Three-space from quantum mechanics

TL;DR

This paper extends Penrose's spin geometry theorem to Euclidean invariant quantum systems, proposing a quantum definition of distance and angles that aligns with classical Euclidean geometry in the classical limit.

Contribution

It generalizes the spin geometry theorem to E(3) invariance and introduces quantum observables for empirical distances and angles between subsystems.

Findings

Quantum distance reduces to Euclidean distance classically.

Discrete quantum character of the empirical distance.

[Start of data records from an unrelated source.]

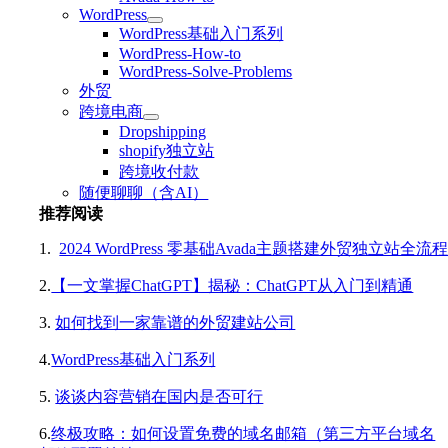
WordPress
WordPress基础入门系列
WordPress-How-to
WordPress-Solve-Problems
外贸
跨境电商
Dropshipping
shopify独立站
跨境收付款
随便聊聊（含AI）
推荐阅读
1.
2024 WordPress 零基础Avada主题搭建外贸独立站全流
2.
【一文掌握ChatGPT】揭秘：ChatGPT从入门到精通
3.
如何找到一家靠谱的外贸建站公司
4.
WordPress基础入门系列
5.
谈谈内容营销在国内是否可行
6.
终极攻略：如何设置免费的域名邮箱（第三方平台域名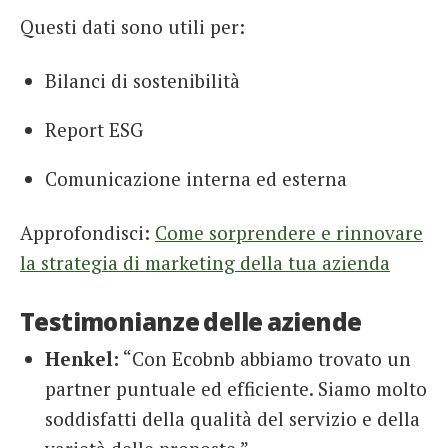
Questi dati sono utili per:
Bilanci di sostenibilità
Report ESG
Comunicazione interna ed esterna
Approfondisci:
Come sorprendere e rinnovare
la strategia di marketing della tua azienda
Testimonianze delle aziende
Henkel:
“Con Ecobnb abbiamo trovato un
partner puntuale ed efficiente. Siamo molto
soddisfatti della qualità del servizio e della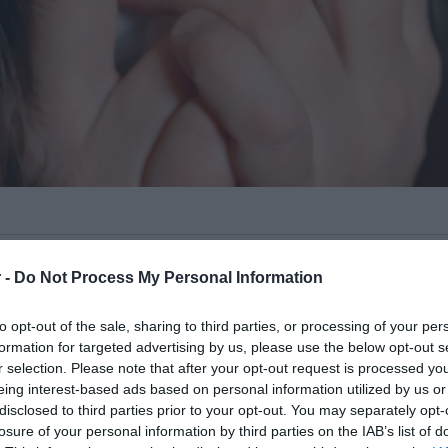
 που “κυκλοφορούν” και μας ταλαιπωρούν,
 -
Do Not Process My Personal Information
που συνήθως εμφανίζεται με
ρροή και τα δέκατα.
to opt-out of the sale, sharing to third parties, or processing of your per
formation for targeted advertising by us, please use the below opt-out s
ΙΑΦΗΜΙΣΗ
r selection. Please note that after your opt-out request is processed y
eing interest-based ads based on personal information utilized by us or
disclosed to third parties prior to your opt-out. You may separately opt-
losure of your personal information by third parties on the IAB’s list of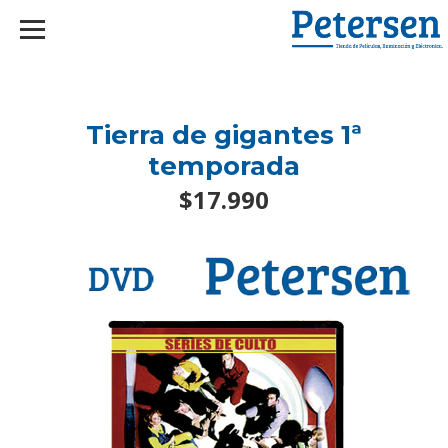
googlef2d1455d5020445a.html
Tierra de gigantes 1ª
temporada
$17.990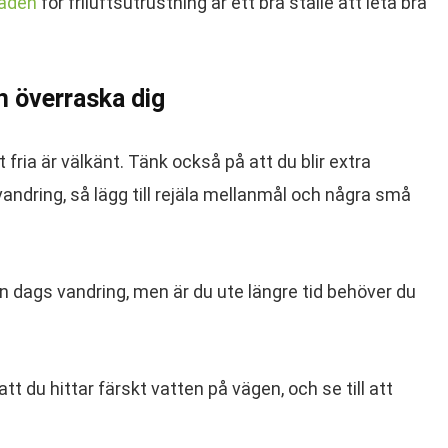
aden
för friluftsutrustning är ett bra ställe att leta bra
n överraska dig
fria är välkänt. Tänk också på att du blir extra
andring, så lägg till rejäla mellanmål och några små
n dags vandring, men är du ute längre tid behöver du
tt du hittar färskt vatten på vägen, och se till att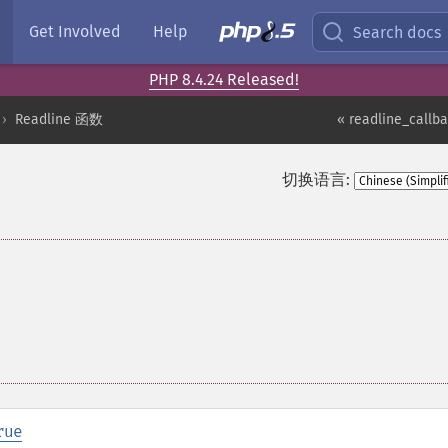
Get Involved
Help
Search docs
PHP 8.4.24 Released!
Readline 函数
« readline_callb
切换语言:
rue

Proposed quantum observables for angles and volume elements.

Abstract

The spin geometry theorem of Penrose is extended from $SU(2)$ to $E(3)$ (Euclidean) invariant elementary quantum mechanical systems. Using the natural decomposition of the total angular momentum into its spin and orbital parts, the \emph{distance} between the centre-of-mass lines of the elementary subsystems of a classical composite system can be recovered from their \emph{relative orbital angular momenta} by $E(3)$-invariant classical observables. Motivated by this observation, an expression for the `empirical distance' between the elementary subsystems of a \emph{composite quantum mechanical system}, given in terms of $E(3)$-invariant quantum observables, is suggested. It is shown that, in the classical limit, this expression reproduces the \emph{a priori} Euclidean distance between the subsystems, though at the quantum level it has a discrete character. `Empirical' angles and 3-volume elements are also considered.